Chicago wheat futures edged lower on Thursday, as hopes for strong U.S. yields took the edge off worries about crop losses in top exporter Russia, which had driven prices to 10-month highs this week.
The most-active wheat contract on the Chicago Board of Trade (CBOT) fell 0.2% to $6.64-3/4 per bushel, after reaching as high as $6.97 per bushel in volatile trading on Wednesday.
While Russia’s consultancy Sovecon has cut its forecast for Russia’s 2024 wheat harvest to 85.7 million metric tons from 93 million tons due to dry weather and frosts, analysts believe this downgrade may be too large and that the recent price rally has gone too far.

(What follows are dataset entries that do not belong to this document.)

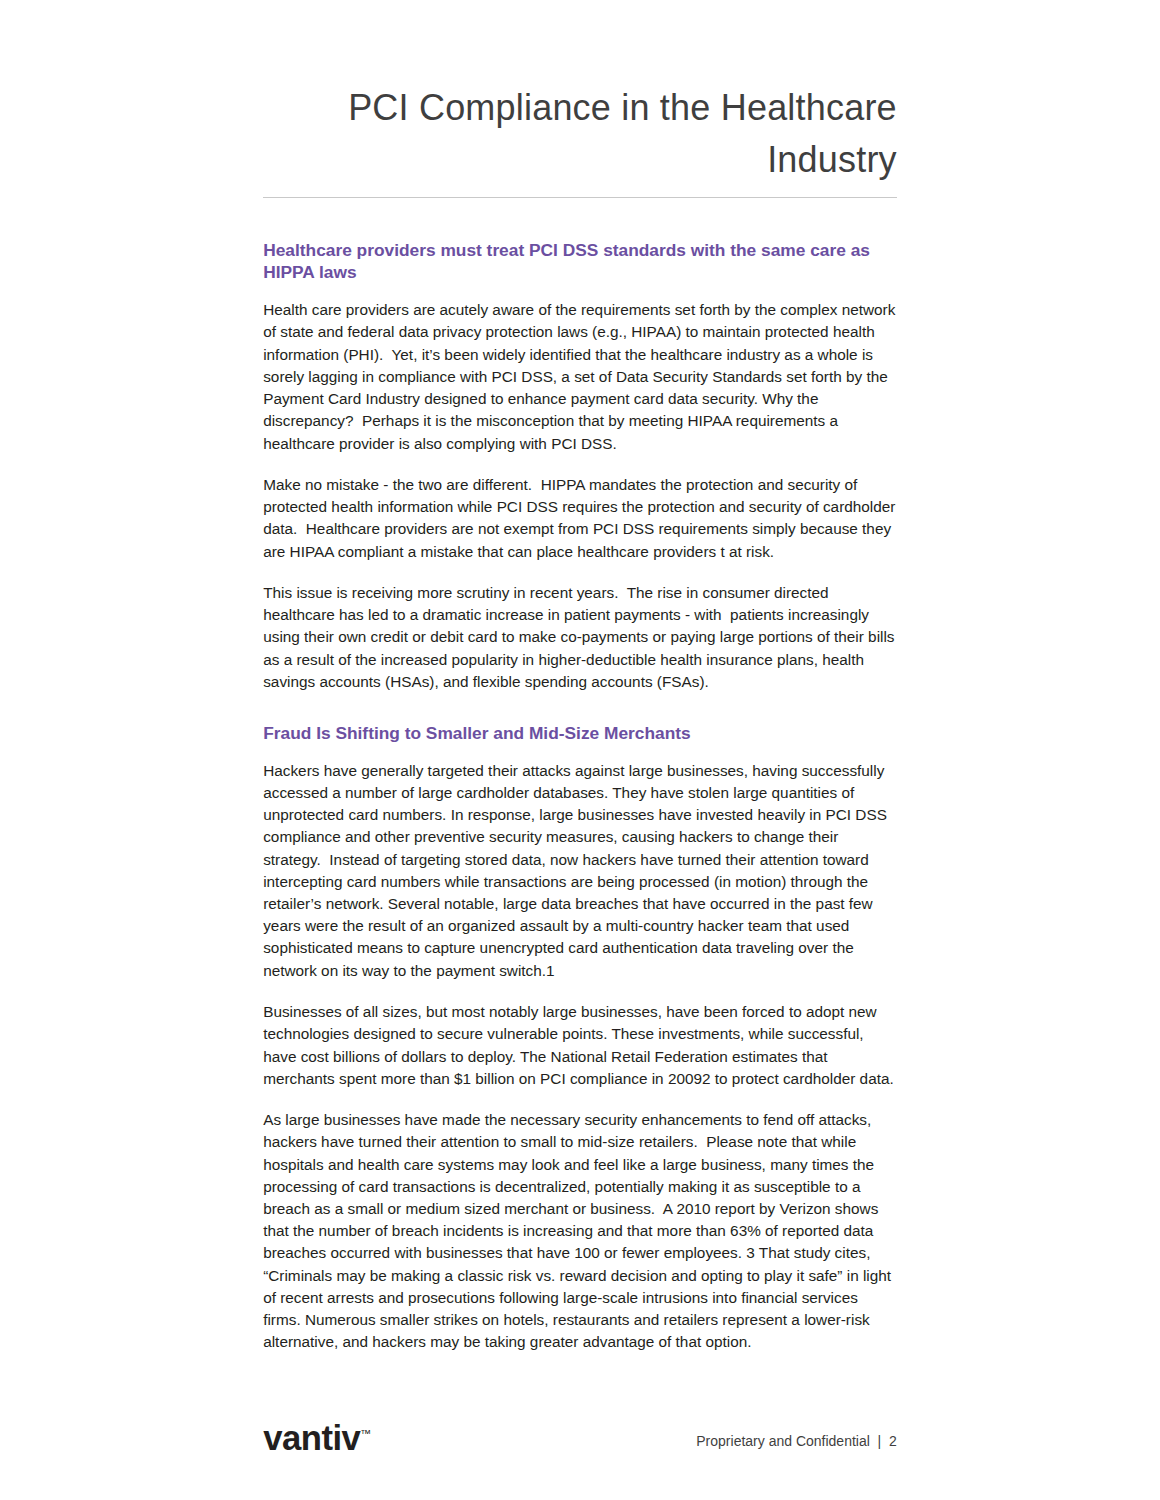PCI Compliance in the Healthcare Industry
Healthcare providers must treat PCI DSS standards with the same care as HIPPA laws
Health care providers are acutely aware of the requirements set forth by the complex network of state and federal data privacy protection laws (e.g., HIPAA) to maintain protected health information (PHI). Yet, it’s been widely identified that the healthcare industry as a whole is sorely lagging in compliance with PCI DSS, a set of Data Security Standards set forth by the Payment Card Industry designed to enhance payment card data security. Why the discrepancy? Perhaps it is the misconception that by meeting HIPAA requirements a healthcare provider is also complying with PCI DSS.
Make no mistake - the two are different. HIPPA mandates the protection and security of protected health information while PCI DSS requires the protection and security of cardholder data. Healthcare providers are not exempt from PCI DSS requirements simply because they are HIPAA compliant a mistake that can place healthcare providers t at risk.
This issue is receiving more scrutiny in recent years. The rise in consumer directed healthcare has led to a dramatic increase in patient payments - with patients increasingly using their own credit or debit card to make co-payments or paying large portions of their bills as a result of the increased popularity in higher-deductible health insurance plans, health savings accounts (HSAs), and flexible spending accounts (FSAs).
Fraud Is Shifting to Smaller and Mid-Size Merchants
Hackers have generally targeted their attacks against large businesses, having successfully accessed a number of large cardholder databases. They have stolen large quantities of unprotected card numbers. In response, large businesses have invested heavily in PCI DSS compliance and other preventive security measures, causing hackers to change their strategy. Instead of targeting stored data, now hackers have turned their attention toward intercepting card numbers while transactions are being processed (in motion) through the retailer’s network. Several notable, large data breaches that have occurred in the past few years were the result of an organized assault by a multi-country hacker team that used sophisticated means to capture unencrypted card authentication data traveling over the network on its way to the payment switch.1
Businesses of all sizes, but most notably large businesses, have been forced to adopt new technologies designed to secure vulnerable points. These investments, while successful, have cost billions of dollars to deploy. The National Retail Federation estimates that merchants spent more than $1 billion on PCI compliance in 20092 to protect cardholder data.
As large businesses have made the necessary security enhancements to fend off attacks, hackers have turned their attention to small to mid-size retailers. Please note that while hospitals and health care systems may look and feel like a large business, many times the processing of card transactions is decentralized, potentially making it as susceptible to a breach as a small or medium sized merchant or business. A 2010 report by Verizon shows that the number of breach incidents is increasing and that more than 63% of reported data breaches occurred with businesses that have 100 or fewer employees. 3 That study cites, “Criminals may be making a classic risk vs. reward decision and opting to play it safe” in light of recent arrests and prosecutions following large-scale intrusions into financial services firms. Numerous smaller strikes on hotels, restaurants and retailers represent a lower-risk alternative, and hackers may be taking greater advantage of that option.
vantiv™
Proprietary and Confidential | 2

“In the near term, there’s plenty of grain,” said Ole Houe at IKON Commodities in Sydney. “I think we will see more downside in the next 3-4 days.”
Supporting this view, the first results of the Wheat Quality Council’s tour in Kansas projected an average yield in the northern part of the state of 49.9 bushels per acre for hard red winter wheat, the highest in three years. Yields in southwestern Kansas were also projected to be higher at 42.4 bushels per acre, up from a drought-reduced 27.6 in 2023.

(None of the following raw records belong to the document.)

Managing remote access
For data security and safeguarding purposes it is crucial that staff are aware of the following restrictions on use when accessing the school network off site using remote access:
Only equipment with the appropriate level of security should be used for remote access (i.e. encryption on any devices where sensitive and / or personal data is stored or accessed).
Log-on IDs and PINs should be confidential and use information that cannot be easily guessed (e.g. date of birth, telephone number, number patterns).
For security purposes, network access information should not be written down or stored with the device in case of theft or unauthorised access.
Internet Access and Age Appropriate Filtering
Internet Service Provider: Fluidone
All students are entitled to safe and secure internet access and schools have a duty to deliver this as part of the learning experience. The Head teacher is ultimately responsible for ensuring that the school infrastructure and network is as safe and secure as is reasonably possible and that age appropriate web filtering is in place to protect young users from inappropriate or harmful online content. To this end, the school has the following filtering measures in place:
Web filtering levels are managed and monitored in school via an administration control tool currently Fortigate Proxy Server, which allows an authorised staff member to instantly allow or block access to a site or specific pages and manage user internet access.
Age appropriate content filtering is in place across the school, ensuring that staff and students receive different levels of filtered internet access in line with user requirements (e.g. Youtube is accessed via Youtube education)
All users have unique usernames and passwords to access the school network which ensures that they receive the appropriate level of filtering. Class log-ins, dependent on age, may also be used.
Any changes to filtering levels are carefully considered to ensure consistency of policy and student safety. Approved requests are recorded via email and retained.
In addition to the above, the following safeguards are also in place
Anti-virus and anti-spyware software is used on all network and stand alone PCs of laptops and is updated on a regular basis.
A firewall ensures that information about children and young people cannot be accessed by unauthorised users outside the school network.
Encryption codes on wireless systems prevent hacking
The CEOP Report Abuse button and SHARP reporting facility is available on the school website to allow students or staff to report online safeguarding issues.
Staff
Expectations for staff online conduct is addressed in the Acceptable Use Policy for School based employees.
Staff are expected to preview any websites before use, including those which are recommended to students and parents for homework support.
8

Soybean futures inched up 0.2% to $12.15-1/2 per bushel, as concerns over flooding in Brazil offset data showing lower demand for beans from U.S. soy processors. Corn also rose slightly by 0.1% to $4.62-3/4 per bushel, despite forecasts of drier weather in the U.S. Midwest that is favorable for planting.
Commodity funds were net sellers of CBOT wheat, corn and soybeans on Wednesday, but speculators have sharply reduced their net short positions in all three markets in recent weeks, helping to lift prices from their 2023 lows.